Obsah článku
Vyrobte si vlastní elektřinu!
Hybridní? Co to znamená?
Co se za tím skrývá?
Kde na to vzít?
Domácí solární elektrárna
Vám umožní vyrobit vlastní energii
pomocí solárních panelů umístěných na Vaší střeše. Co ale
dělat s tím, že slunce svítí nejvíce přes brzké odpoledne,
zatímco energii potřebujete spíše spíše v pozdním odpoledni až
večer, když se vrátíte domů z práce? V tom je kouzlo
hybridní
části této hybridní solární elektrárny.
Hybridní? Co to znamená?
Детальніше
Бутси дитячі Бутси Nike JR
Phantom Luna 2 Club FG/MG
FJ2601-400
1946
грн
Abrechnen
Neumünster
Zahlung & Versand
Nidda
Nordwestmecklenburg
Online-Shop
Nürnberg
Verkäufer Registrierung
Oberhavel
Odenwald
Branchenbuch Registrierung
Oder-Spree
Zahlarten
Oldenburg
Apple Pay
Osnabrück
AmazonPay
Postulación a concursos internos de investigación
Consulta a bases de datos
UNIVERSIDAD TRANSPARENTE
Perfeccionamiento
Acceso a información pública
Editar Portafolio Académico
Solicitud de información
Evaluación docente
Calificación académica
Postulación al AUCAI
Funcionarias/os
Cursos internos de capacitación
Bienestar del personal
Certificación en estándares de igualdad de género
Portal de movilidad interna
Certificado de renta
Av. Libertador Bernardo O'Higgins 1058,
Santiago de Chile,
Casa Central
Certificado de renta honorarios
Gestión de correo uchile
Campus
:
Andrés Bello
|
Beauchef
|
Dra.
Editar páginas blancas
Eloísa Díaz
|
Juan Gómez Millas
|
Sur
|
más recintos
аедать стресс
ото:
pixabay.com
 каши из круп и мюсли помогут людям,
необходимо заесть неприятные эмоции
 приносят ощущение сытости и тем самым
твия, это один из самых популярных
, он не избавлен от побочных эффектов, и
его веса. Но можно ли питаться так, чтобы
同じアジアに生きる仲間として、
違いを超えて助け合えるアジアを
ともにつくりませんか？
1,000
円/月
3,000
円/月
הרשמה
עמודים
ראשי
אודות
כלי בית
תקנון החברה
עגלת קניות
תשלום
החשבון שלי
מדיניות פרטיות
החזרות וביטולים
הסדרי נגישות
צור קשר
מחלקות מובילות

____________________

» Task description
How many of the lines above contain the string "renta"? Case counts, so give only the number.

» Task solution
2